Illuminating and Interesting Moments

In the second half of the concert, Grigorian found a better balance between her voice and her recitalist persona. She is more comfortable when she presents herself as an impassioned narrator of a story. “The Dream” (“Сон,”opus 8, no.5) showed the best synchrony between her and Geniušas’s piano playing. In the longish “Dissonance” (“Диссонанс,” opus 34 no. 13) they were at their best of the night. The song allows for heavier vocal movements followed by subtle ones. The piano line also has a dramatic quality that suited Geniušas’s personality well. It was, to my ears, the most compelling moment of the night and the last programmed piece. But, don’t worry, there were encores.

Lukas Geniušas was a faithful and solid partner to Grigorian. His solo pieces, however, were fun but a bit alien to the recital’s ethos. In the first part he competently played Rimsky-Korsakov’s “Flight of the Bumblebee” (in Rachmaninoff’s arrangement, of course). But, what does the pastiche of such a piece have to do with all the lyrical and melancholic songs of the recital? His rendition of preludes no. 12 and 13 (opus 32) was good, though a bit showy of Geniušas’s capacity to dominate the piano. Still, it is not every day one hears a virtuoso playing a prelude that is not the C-sharp minor (opus 3, no. 2).

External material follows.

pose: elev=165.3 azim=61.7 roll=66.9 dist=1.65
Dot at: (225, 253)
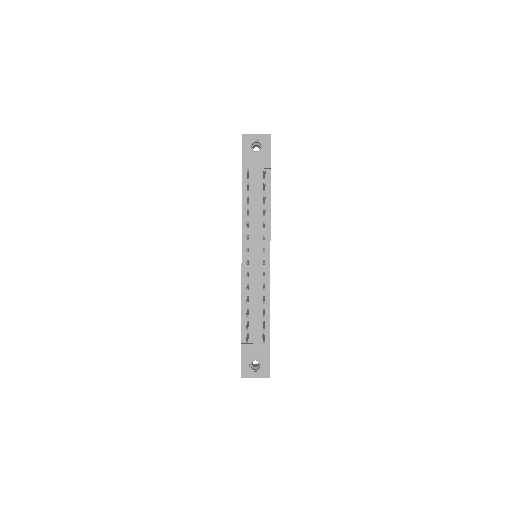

Although I cannot say it was my favorite recital, the results are more positive than negative. Grigorian has the elements that can lead her to become a good recitalist. These include good and original repertoire choices, and a voice that can be beautiful. Unpleasant voices are often tolerated, even admired in opera. But, in chamber music it is tougher to hide. Maybe a bit more experience, a deeper relationship to the Lieder text, and a month in which she is not singing Lady Macbeth or Salome, might reveal her best song persona. Lukas Geniušas is a promising pianist who also showed great patience while playing. He is a musician that deserves attention. For now, I am satisfied in stating the CD was better than the live performance, and I hope for better concerts in the future from this duo.